Meat Board counters objections by US cattle farmers

Home National Meat Board counters objections by US cattle farmers

Windhoek

The meat to be exported to the United States will come from Namibia’s own foot-and-mouth disease-free zones, the Meat Board of Namibia said yesterday in response to objections lodged by a USA association of cattle farmers against Namibia’s prospects of exporting beef to that country.

Paul Strydom, general manager of the Meat Board of Namibia, said: “There are numerous other risk-mitigating measures in place to prevent exported beef from transmitting the foot-and-mouth disease (FMD) virus to the USA
livestock herd.” Not only that but both the USA’s Food Safety and Inspection Services (FSIS) and the Animal and Plant Health Inspection Service (APHIS) “as the competent authorities of the United States Department of
Agriculture, have verified Namibian systems,” Strydom told New Era yesterday.

American farmers are objecting to the proposal by FSIS that Namibia be added to the list of countries eligible to export meat products to the United States. The United States Cattlemen’s Association (USCA) has come
out strongly against the proposal, saying imports of Namibian meat and meat products into the USA pose the risk of importing FMD into the USA, thus endangering their beef industry.

The US beef farmers base their objections on the fact that Namibia is in proximity to the FMD-affected
countries of Angola, Zambia and Botswana, with only South Africa and southern Botswana declared as FMDfree
without vaccination. The farmers are particularly wary of Namibia sharing a border with Angola, a country
that, they say, has declared several recent cases of FMD outbreaks.

However, Strydom emphasised that the distance “between Angola and Namibia’s FMD-free zone is a few hundred kilometres where active surveillances are presently being conducted”. Strydom also shot down as incorrect the insinuation that the potential of FMD-infected livestock from Angola entering Namibia “is made most apparent in images from Namibia displaying wildlife literally trampling through the current barriers in place” between Namibia and Angola.

“There is no fence between Angola and Namibia,” says Strydom. Nevertheless, Strydom says the basis of the objections does not hold water given that the USA “accepts beef from South American countries also known
to have regular foot-and-mouth disease outbreaks, albeit a different virus”. Strydom says the export of Namibian beef to the USA would entail most probably less than 0.05 percent of the total US production. “It would however be an important market for Namibia in specific categories of product.”
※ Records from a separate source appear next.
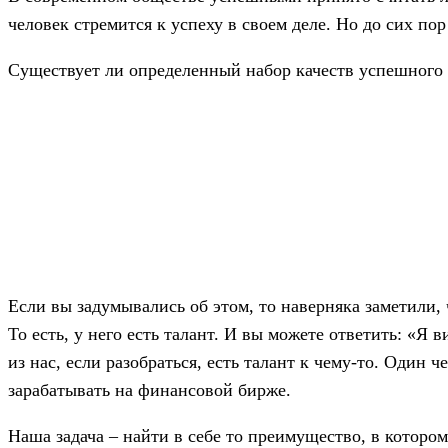
человек стремится к успеху в своем деле. Но до сих пор
Существует ли определенный набор качеств успешного
Если вы задумывались об этом, то наверняка заметили
То есть, у него есть талант. И вы можете ответить: «Я
из нас, если разобраться, есть талант к чему-то. Один
зарабатывать на финансовой бирже.
Наша задача – найти в себе то преимущество, в котором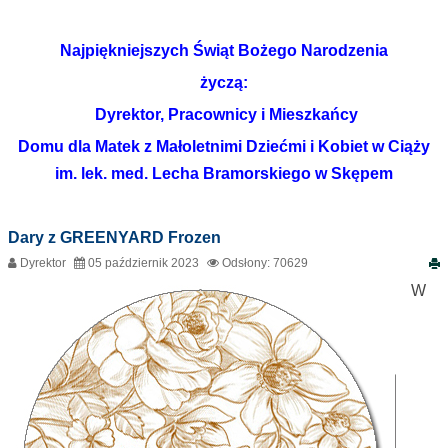
Najpiękniejszych Świąt Bożego Narodzenia
życzą:
Dyrektor, Pracownicy i Mieszkańcy
Domu dla Matek z Małoletnimi Dziećmi i Kobiet w Ciąży
im. lek. med. Lecha Bramorskiego w Skępem
Dary z GREENYARD Frozen
Dyrektor
05 październik 2023
Odsłony: 70629
W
The US cattle farmers have said the notice to add Namibia to the list of the countries eligible for export of
meat products to the US “goes directly against concerns raised by the industry in recent years regarding such proposed notice for changes in trade with regions sensitive to FMD impacts”.

“The safety of our domestic herd must remain the focus of the administration and we ask FSIS to withdraw the proposed notice,” USCA president Danni Beer has been quoted as saying. To which Strydom responded:
“Transmission of the foot-and-mouth disease virus via meat is in any case very rare”.